One of the things that makes me saddest about that college admissions scandal was not just that it was terrible that the kids that could have gotten into those schools didn’t get in because these other kids, their parents fraudulently got their children into those schools. That is tragic. As tragic, if not more tragic to me, was those children that got into the schools, how they must have felt, what they must have sensed for years about their abilities. That they weren’t capable of doing these things that other children can do. And it wasn’t that those children lacked anything. It was that their parents got caught up in fear, believing that they needed to be that involved and make it work for their child. I mean, the message that that gives children is staggeringly sad.
This is a win-win, when we can stand back and get perspective on what our child’s real needs are and where our fears are getting in the way and making it harder for us to see clearly. We don’t deserve to be afraid and stressed. And this is one thing we can control: we can control letting go of control. That we can do.
And just a small thing, this idea from the New York Times article that parents feel we have to make up for what our children lost during the pandemic. I know other people might disagree, but I don’t believe that what happened during the pandemic was entirely a loss for children. And the losses that children did experience really cannot be made up for. So that shouldn’t be a burden that we place on ourselves. They learned different things, things that they never would’ve learned without the pandemic. Do I know exactly what all those things were for each child? No, but I do know that children are always learning, always, whether we want them to be or not. They’re learning about us. They’re learning about relationships. They’re learning about themselves in the world.

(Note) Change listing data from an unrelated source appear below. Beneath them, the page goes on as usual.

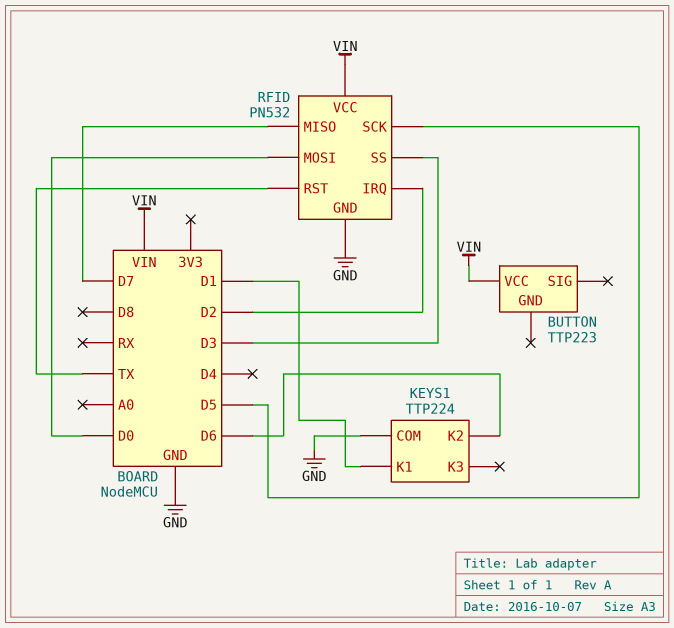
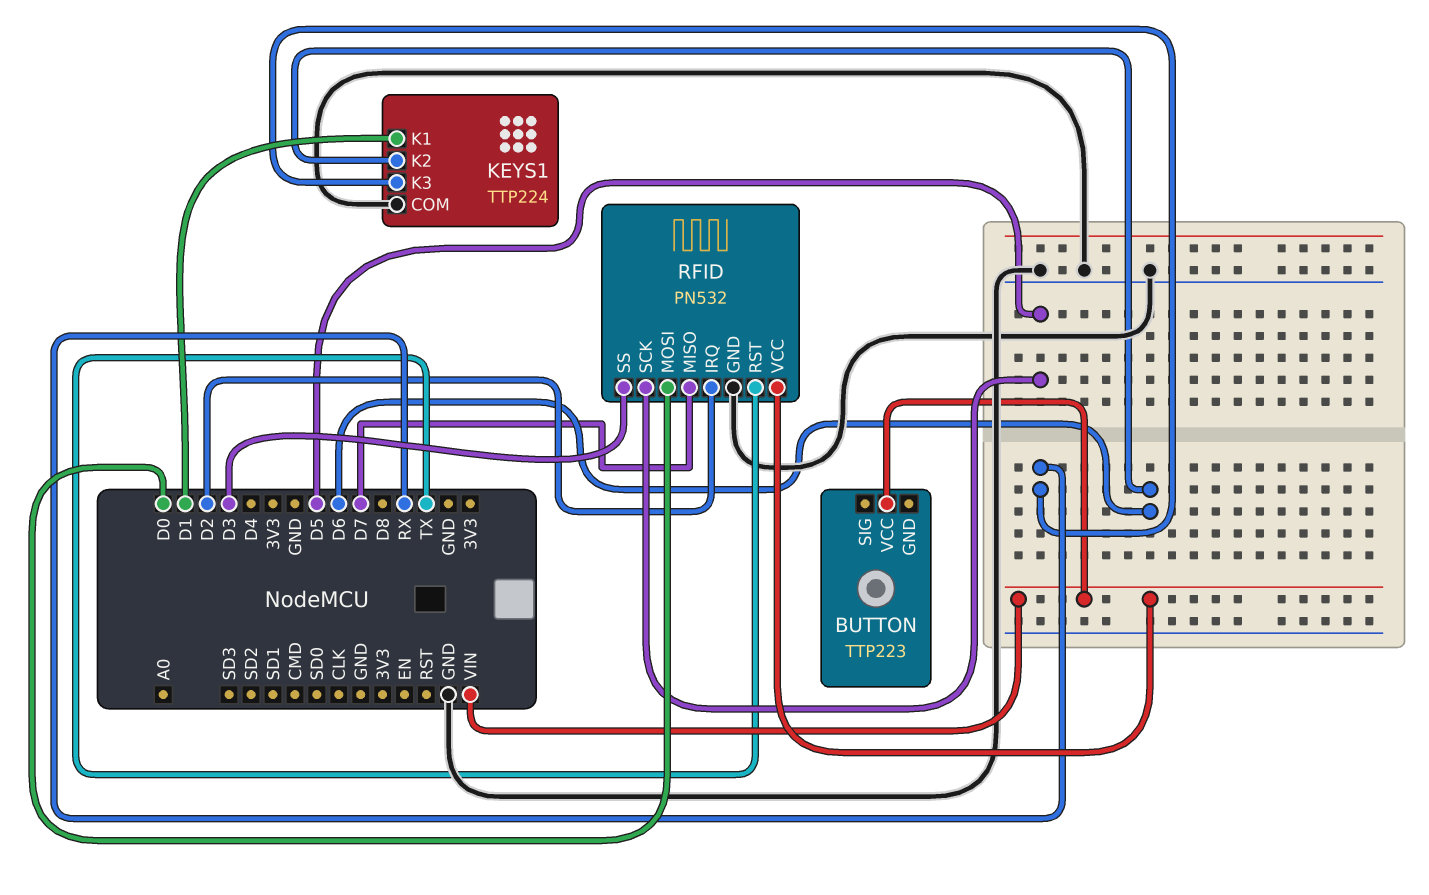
KEYS1 pin K3: none -> RX

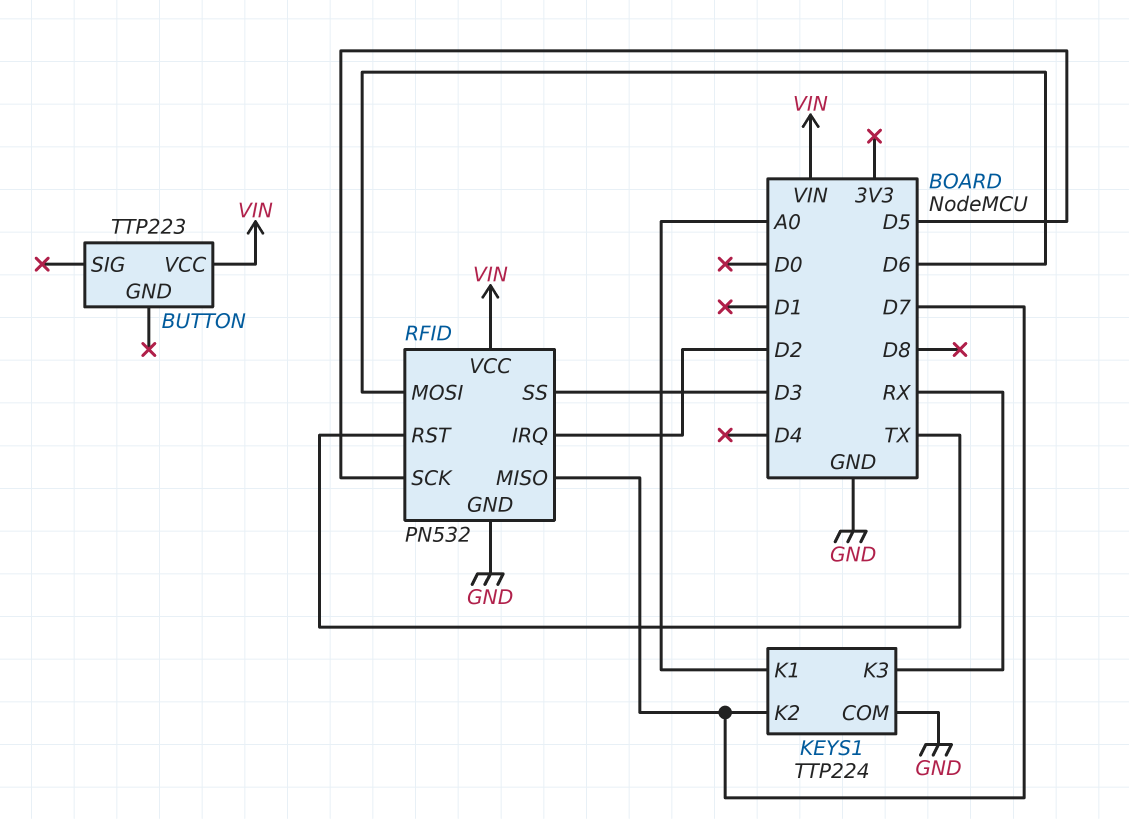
KEYS1 pin K1: D1 -> A0
KEYS1 pin K2: D6 -> D7
RFID pin MOSI: D0 -> D6

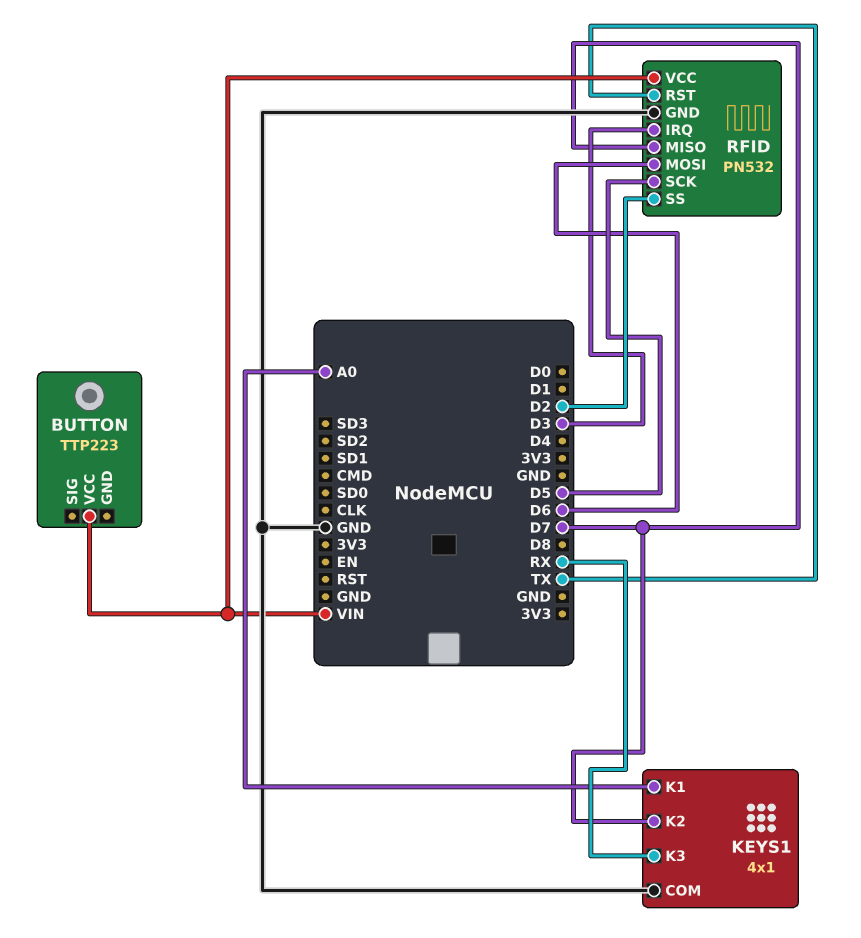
KEYS1: TTP224 -> 4x1
RFID pin IRQ: D2 -> D3
RFID pin SS: D3 -> D2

And my youngest, he’s 22 now, he went through the pandemic in his first year of college. There were a lot of negatives to that, but there were also positives for him, and he’s more resilient for it. And we also had a fire here where we lived, a terrible fire that ruined a lot of things for him in high school in his senior year. His sports, his teams, all of that stuff couldn’t happen. And I feel like he’s had these amazing experiences for a person his age that have given him more empathy, more strength, allowed him to problem solve in ways that he never would’ve. So we don’t have to make up for anything because making up for is assuming our child is lacking. And they’re not.
I really hope some of this helps. We can do this.